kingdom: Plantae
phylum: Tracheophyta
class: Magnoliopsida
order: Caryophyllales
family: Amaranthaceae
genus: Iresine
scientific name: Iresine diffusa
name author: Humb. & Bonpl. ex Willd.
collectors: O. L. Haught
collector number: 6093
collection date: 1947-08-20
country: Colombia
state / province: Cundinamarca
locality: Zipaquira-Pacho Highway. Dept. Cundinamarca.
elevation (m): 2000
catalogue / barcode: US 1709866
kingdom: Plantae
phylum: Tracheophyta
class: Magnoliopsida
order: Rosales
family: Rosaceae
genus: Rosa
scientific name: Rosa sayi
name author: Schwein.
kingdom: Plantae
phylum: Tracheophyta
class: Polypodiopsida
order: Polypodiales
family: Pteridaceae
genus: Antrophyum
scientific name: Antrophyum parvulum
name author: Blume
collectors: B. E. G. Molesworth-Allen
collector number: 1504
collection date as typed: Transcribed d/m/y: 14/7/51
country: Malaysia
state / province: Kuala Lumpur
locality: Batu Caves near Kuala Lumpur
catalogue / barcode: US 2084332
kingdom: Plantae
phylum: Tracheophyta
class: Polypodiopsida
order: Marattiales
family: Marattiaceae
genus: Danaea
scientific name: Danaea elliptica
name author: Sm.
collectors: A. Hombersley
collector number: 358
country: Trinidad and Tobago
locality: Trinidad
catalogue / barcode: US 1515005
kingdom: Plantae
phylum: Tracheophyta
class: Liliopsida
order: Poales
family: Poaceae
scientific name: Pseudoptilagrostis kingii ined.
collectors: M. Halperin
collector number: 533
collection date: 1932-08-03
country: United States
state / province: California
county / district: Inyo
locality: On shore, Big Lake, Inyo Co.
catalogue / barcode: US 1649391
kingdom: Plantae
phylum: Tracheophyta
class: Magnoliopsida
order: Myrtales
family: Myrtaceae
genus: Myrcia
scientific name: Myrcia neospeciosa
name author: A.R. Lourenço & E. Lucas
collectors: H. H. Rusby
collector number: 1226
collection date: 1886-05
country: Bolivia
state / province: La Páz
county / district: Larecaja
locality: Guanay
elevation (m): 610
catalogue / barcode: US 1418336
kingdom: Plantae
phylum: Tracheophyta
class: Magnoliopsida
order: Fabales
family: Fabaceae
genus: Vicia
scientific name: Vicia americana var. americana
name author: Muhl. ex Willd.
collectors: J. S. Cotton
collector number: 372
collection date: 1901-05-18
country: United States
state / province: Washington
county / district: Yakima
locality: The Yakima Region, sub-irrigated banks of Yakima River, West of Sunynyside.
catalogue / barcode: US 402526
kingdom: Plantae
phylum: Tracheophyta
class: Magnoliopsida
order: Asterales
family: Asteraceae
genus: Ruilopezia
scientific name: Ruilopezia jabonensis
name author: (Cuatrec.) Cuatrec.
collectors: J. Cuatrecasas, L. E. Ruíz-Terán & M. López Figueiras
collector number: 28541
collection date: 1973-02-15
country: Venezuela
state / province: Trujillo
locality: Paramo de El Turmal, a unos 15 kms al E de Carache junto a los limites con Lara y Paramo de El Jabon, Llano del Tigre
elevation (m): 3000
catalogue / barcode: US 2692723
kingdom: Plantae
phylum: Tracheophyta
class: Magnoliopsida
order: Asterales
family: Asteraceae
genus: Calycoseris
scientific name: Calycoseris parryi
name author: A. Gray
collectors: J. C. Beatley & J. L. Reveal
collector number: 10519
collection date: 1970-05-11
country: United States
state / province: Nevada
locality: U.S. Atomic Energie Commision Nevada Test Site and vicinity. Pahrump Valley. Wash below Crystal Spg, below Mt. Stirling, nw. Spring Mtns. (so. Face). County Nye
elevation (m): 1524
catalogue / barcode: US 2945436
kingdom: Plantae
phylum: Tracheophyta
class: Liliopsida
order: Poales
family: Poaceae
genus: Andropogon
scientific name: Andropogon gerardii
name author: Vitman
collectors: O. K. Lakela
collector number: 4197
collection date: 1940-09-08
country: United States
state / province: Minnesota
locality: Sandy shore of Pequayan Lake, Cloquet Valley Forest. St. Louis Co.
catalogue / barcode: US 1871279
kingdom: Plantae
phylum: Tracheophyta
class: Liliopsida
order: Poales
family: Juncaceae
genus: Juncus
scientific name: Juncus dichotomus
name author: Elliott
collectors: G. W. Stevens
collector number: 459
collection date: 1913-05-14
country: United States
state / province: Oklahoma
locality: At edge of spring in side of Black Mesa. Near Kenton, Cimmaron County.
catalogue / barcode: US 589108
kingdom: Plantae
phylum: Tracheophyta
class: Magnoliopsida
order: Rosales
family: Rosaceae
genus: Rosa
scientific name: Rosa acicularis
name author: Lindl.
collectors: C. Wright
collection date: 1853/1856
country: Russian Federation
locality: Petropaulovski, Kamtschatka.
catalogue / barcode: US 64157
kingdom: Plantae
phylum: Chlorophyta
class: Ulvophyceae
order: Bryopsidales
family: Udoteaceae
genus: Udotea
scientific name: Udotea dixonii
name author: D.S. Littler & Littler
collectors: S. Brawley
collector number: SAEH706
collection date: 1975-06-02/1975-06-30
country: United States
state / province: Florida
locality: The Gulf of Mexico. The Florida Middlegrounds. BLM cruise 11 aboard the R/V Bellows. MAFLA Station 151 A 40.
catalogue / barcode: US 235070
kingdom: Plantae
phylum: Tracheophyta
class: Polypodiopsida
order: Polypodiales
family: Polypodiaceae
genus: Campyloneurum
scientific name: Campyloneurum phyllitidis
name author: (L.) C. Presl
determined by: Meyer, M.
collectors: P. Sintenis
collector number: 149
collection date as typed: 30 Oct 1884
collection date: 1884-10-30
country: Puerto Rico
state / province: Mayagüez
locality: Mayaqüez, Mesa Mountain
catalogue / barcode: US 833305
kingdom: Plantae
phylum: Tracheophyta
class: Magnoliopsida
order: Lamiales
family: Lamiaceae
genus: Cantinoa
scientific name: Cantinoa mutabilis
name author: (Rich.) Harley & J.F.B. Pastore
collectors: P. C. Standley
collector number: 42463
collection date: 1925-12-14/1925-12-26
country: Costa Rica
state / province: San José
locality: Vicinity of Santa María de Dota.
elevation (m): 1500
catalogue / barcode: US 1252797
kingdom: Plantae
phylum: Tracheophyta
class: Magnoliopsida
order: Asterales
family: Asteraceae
*****
» What you should do:
Switch "collectors" to "collected by" everywhere in the lines above, and give all the lines again with nothing else changed.

» Result of the task:
kingdom: Plantae
phylum: Tracheophyta
class: Magnoliopsida
order: Caryophyllales
family: Amaranthaceae
genus: Iresine
scientific name: Iresine diffusa
name author: Humb. & Bonpl. ex Willd.
collected by: O. L. Haught
collector number: 6093
collection date: 1947-08-20
country: Colombia
state / province: Cundinamarca
locality: Zipaquira-Pacho Highway. Dept. Cundinamarca.
elevation (m): 2000
catalogue / barcode: US 1709866
kingdom: Plantae
phylum: Tracheophyta
class: Magnoliopsida
order: Rosales
family: Rosaceae
genus: Rosa
scientific name: Rosa sayi
name author: Schwein.
kingdom: Plantae
phylum: Tracheophyta
class: Polypodiopsida
order: Polypodiales
family: Pteridaceae
genus: Antrophyum
scientific name: Antrophyum parvulum
name author: Blume
collected by: B. E. G. Molesworth-Allen
collector number: 1504
collection date as typed: Transcribed d/m/y: 14/7/51
country: Malaysia
state / province: Kuala Lumpur
locality: Batu Caves near Kuala Lumpur
catalogue / barcode: US 2084332
kingdom: Plantae
phylum: Tracheophyta
class: Polypodiopsida
order: Marattiales
family: Marattiaceae
genus: Danaea
scientific name: Danaea elliptica
name author: Sm.
collected by: A. Hombersley
collector number: 358
country: Trinidad and Tobago
locality: Trinidad
catalogue / barcode: US 1515005
kingdom: Plantae
phylum: Tracheophyta
class: Liliopsida
order: Poales
family: Poaceae
scientific name: Pseudoptilagrostis kingii ined.
collected by: M. Halperin
collector number: 533
collection date: 1932-08-03
country: United States
state / province: California
county / district: Inyo
locality: On shore, Big Lake, Inyo Co.
catalogue / barcode: US 1649391
kingdom: Plantae
phylum: Tracheophyta
class: Magnoliopsida
order: Myrtales
family: Myrtaceae
genus: Myrcia
scientific name: Myrcia neospeciosa
name author: A.R. Lourenço & E. Lucas
collected by: H. H. Rusby
collector number: 1226
collection date: 1886-05
country: Bolivia
state / province: La Páz
county / district: Larecaja
locality: Guanay
elevation (m): 610
catalogue / barcode: US 1418336
kingdom: Plantae
phylum: Tracheophyta
class: Magnoliopsida
order: Fabales
family: Fabaceae
genus: Vicia
scientific name: Vicia americana var. americana
name author: Muhl. ex Willd.
collected by: J. S. Cotton
collector number: 372
collection date: 1901-05-18
country: United States
state / province: Washington
county / district: Yakima
locality: The Yakima Region, sub-irrigated banks of Yakima River, West of Sunynyside.
catalogue / barcode: US 402526
kingdom: Plantae
phylum: Tracheophyta
class: Magnoliopsida
order: Asterales
family: Asteraceae
genus: Ruilopezia
scientific name: Ruilopezia jabonensis
name author: (Cuatrec.) Cuatrec.
collected by: J. Cuatrecasas, L. E. Ruíz-Terán & M. López Figueiras
collector number: 28541
collection date: 1973-02-15
country: Venezuela
state / province: Trujillo
locality: Paramo de El Turmal, a unos 15 kms al E de Carache junto a los limites con Lara y Paramo de El Jabon, Llano del Tigre
elevation (m): 3000
catalogue / barcode: US 2692723
kingdom: Plantae
phylum: Tracheophyta
class: Magnoliopsida
order: Asterales
family: Asteraceae
genus: Calycoseris
scientific name: Calycoseris parryi
name author: A. Gray
collected by: J. C. Beatley & J. L. Reveal
collector number: 10519
collection date: 1970-05-11
country: United States
state / province: Nevada
locality: U.S. Atomic Energie Commision Nevada Test Site and vicinity. Pahrump Valley. Wash below Crystal Spg, below Mt. Stirling, nw. Spring Mtns. (so. Face). County Nye
elevation (m): 1524
catalogue / barcode: US 2945436
kingdom: Plantae
phylum: Tracheophyta
class: Liliopsida
order: Poales
family: Poaceae
genus: Andropogon
scientific name: Andropogon gerardii
name author: Vitman
collected by: O. K. Lakela
collector number: 4197
collection date: 1940-09-08
country: United States
state / province: Minnesota
locality: Sandy shore of Pequayan Lake, Cloquet Valley Forest. St. Louis Co.
catalogue / barcode: US 1871279
kingdom: Plantae
phylum: Tracheophyta
class: Liliopsida
order: Poales
family: Juncaceae
genus: Juncus
scientific name: Juncus dichotomus
name author: Elliott
collected by: G. W. Stevens
collector number: 459
collection date: 1913-05-14
country: United States
state / province: Oklahoma
locality: At edge of spring in side of Black Mesa. Near Kenton, Cimmaron County.
catalogue / barcode: US 589108
kingdom: Plantae
phylum: Tracheophyta
class: Magnoliopsida
order: Rosales
family: Rosaceae
genus: Rosa
scientific name: Rosa acicularis
name author: Lindl.
collected by: C. Wright
collection date: 1853/1856
country: Russian Federation
locality: Petropaulovski, Kamtschatka.
catalogue / barcode: US 64157
kingdom: Plantae
phylum: Chlorophyta
class: Ulvophyceae
order: Bryopsidales
family: Udoteaceae
genus: Udotea
scientific name: Udotea dixonii
name author: D.S. Littler & Littler
collected by: S. Brawley
collector number: SAEH706
collection date: 1975-06-02/1975-06-30
country: United States
state / province: Florida
locality: The Gulf of Mexico. The Florida Middlegrounds. BLM cruise 11 aboard the R/V Bellows. MAFLA Station 151 A 40.
catalogue / barcode: US 235070
kingdom: Plantae
phylum: Tracheophyta
class: Polypodiopsida
order: Polypodiales
family: Polypodiaceae
genus: Campyloneurum
scientific name: Campyloneurum phyllitidis
name author: (L.) C. Presl
determined by: Meyer, M.
collected by: P. Sintenis
collector number: 149
collection date as typed: 30 Oct 1884
collection date: 1884-10-30
country: Puerto Rico
state / province: Mayagüez
locality: Mayaqüez, Mesa Mountain
catalogue / barcode: US 833305
kingdom: Plantae
phylum: Tracheophyta
class: Magnoliopsida
order: Lamiales
family: Lamiaceae
genus: Cantinoa
scientific name: Cantinoa mutabilis
name author: (Rich.) Harley & J.F.B. Pastore
collected by: P. C. Standley
collector number: 42463
collection date: 1925-12-14/1925-12-26
country: Costa Rica
state / province: San José
locality: Vicinity of Santa María de Dota.
elevation (m): 1500
catalogue / barcode: US 1252797
kingdom: Plantae
phylum: Tracheophyta
class: Magnoliopsida
order: Asterales
family: Asteraceae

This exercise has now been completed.